DATA SUPPLIED section start

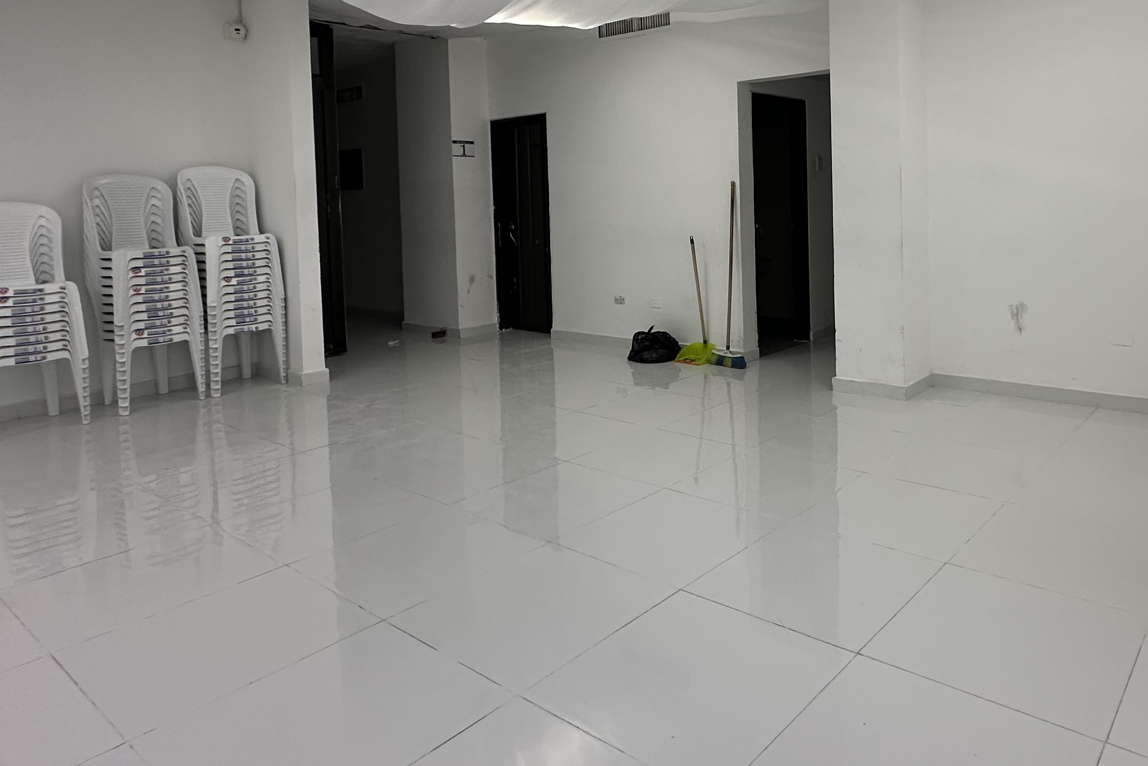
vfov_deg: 50.0
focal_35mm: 25
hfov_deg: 69.9
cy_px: 231
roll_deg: +0.4
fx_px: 797
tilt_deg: -1.4
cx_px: 745
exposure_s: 1/60
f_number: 2.2
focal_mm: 2.22
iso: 160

DATA SUPPLIED section end

> [EXERCISE OBJECTIVE]:
Repeat the listing exactly, minus its pictures.

> [COMPLETED EXERCISE]:
vfov_deg: 50.0
focal_35mm: 25
hfov_deg: 69.9
cy_px: 231
roll_deg: +0.4
fx_px: 797
tilt_deg: -1.4
cx_px: 745
exposure_s: 1/60
f_number: 2.2
focal_mm: 2.22
iso: 160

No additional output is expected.